A 53-year-old Elgin woman injured while defending her son's dog from a pit bull was expected to be released from the hospital late Monday night, her son said.

"She's fine. She's a little tired from the anesthesia," said Sherman Mellinger, 22.

The woman, Kyle Mellinger, was wounded Monday morning near the steps leading up to her second-floor apartment at 203 Gertrude St., on the city's near west side. Skin was torn from her forehead, and she underwent surgery to repair it.

Sherman Mellinger said his mother went outside to walk his 7-pound Scottish terrier- Chihuahua named Teddy when a neighbor's pit bull apparently escaped from a garage and went after the smaller dog.

"It was only one dog. The next thing I knew is I heard screaming outside," he said while with his mom at Provena St. Joseph's Hospital in Elgin, disputing earlier reports that two pit bulls attacked. "It was just a bad circumstance. The (pit bull) didn't like other dogs and it tried to get mine. It jumped toward my dog and it got my mom."

Sherman Mellinger and a man in the first-floor apartment ran to help. After Kyle Mellinger fell down and released Teddy, the pit bull left her alone.

The downstairs neighbor, who owned two pit bulls, pulled Teddy from the jaws of one of the dogs and Sherman Mellinger called 911.

Teddy lost an eye and had scratches on his body, Sherman Mellinger said.

Elgin police and fire department officials declined to identify the victim Monday.

But Elgin Fire Department Lt. Matt Kenneally said a large piece of skin was ripped from the victim's forehead and she had puncture wounds on her right elbow from defending the smaller dog.

"She was out walking her dog. One of the pit bulls attacked and she tried to save her dog," Kinneally said, adding the woman didn't seem angry or vengeful after what happened. "Amazingly, she was very calm through the whole (ambulance ride to the hospital). She was very composed. She was a real trouper."
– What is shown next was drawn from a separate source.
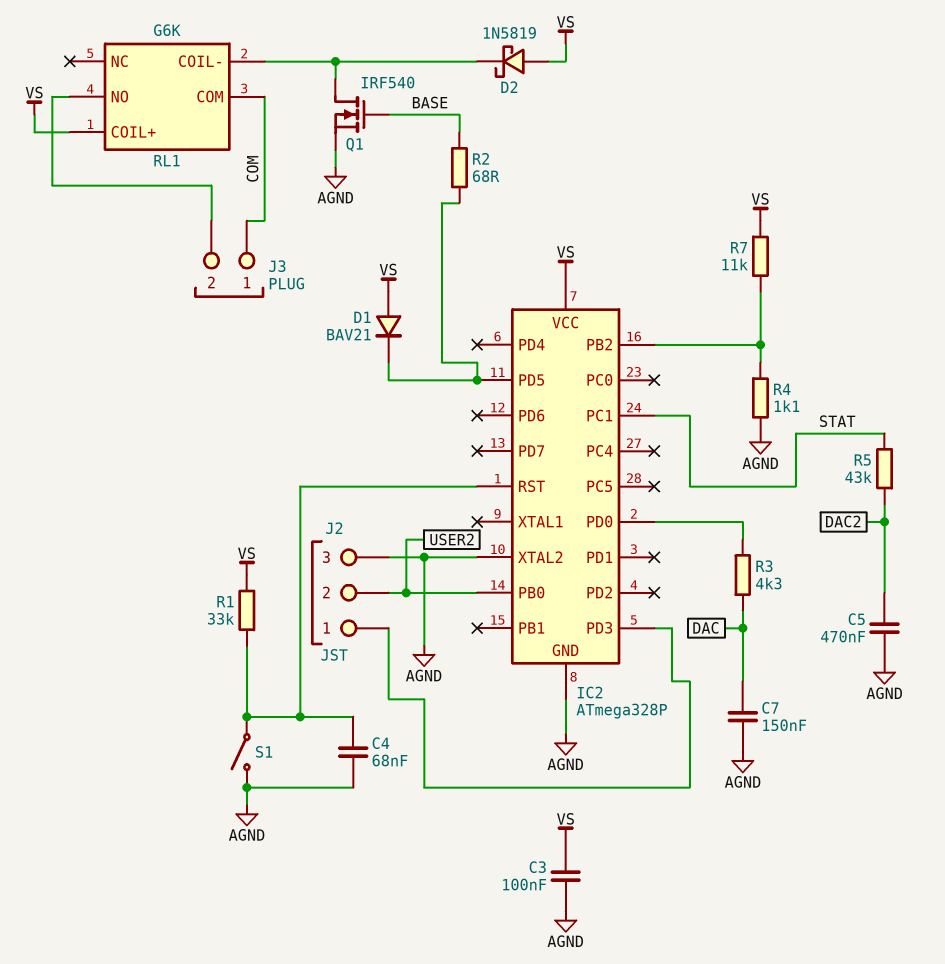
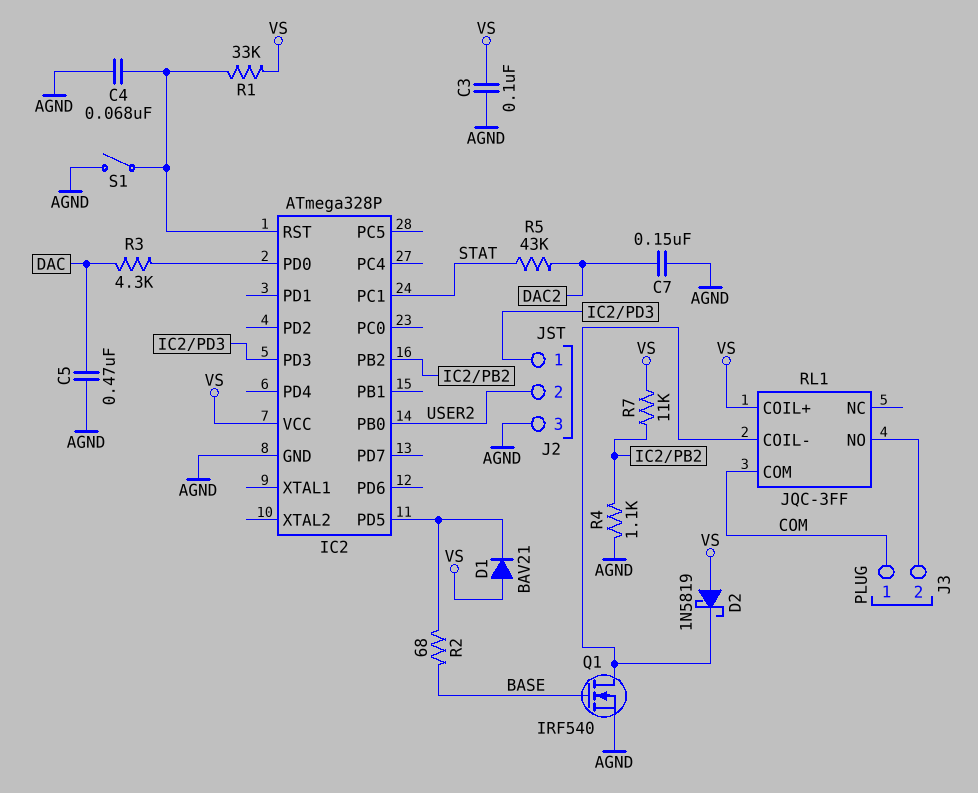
C5: 470nF (AGND, DAC2) -> 470nF (AGND, DAC)
C7: 150nF (AGND, DAC) -> 150nF (AGND, DAC2)
IC2 pin XTAL2: AGND -> none
RL1: G6K -> JQC-3FF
Authorities received an emergency call about 10 a.m.

The woman's adult son and a neighbor, who was said to be the pit bulls' owner, helped pull the dogs off her and cordoned them off into a nearby garage, Kinneally said.

Elgin police spokeswoman Ann Dinges said police were still trying to find the owner of the two pit bulls.

But Sherman Mellinger said he saw police Monday afternoon questioning the man who helped him stop the attack.

Several hours after the attack, drops of blood could still be seen at the apartment's front wood stoop, concrete sidewalk and door frame.

Dinges said police were investigating, and she did not know whether the dogs were registered with the city, had rabies shots or would be put down because they attacked a human.

Monica Bradley, who lives next door, said the pit bulls were always kept in an outside garage just south of the apartment building. She rarely saw them fed or walked, but noted they were always leashed up.

"I always hear the dogs whimpering and it's kind of cold (out)," Bradley said. "The owners were kind of skittish, (saying) 'Leave those dogs alone.' "

Monday's incident rattled some residents along Gertrude Street.

Ida Garcia wasn't home at the time, but the attack will give her pause the next time she goes out to walk her dog.

"I have a little dog. My husband just died a few months ago. (The dog is) my companion," said Garcia, who lives across the street. "I'm scared walking my dog outside knowing there are pit bulls in the neighborhood. My grandchildren come over during the summers, too."

Aubrey Clay, who also lives across the street, said her friend used to live in the second-floor apartment but moved out after her child was born.

"(She) has a baby; it must be about 1 now. When she lived there, they had problems with the pit bulls," Clay said.

According to Elgin city code, all dogs must be secured with a lease when not on its owner's property or it will be considered a "public nuisance" and impounded.

A first-time offense results in a $50 fine and rises to $100 for a third offense. It was unclear Monday what type of criminal charges, if any, could be pressed against the dogs' owners.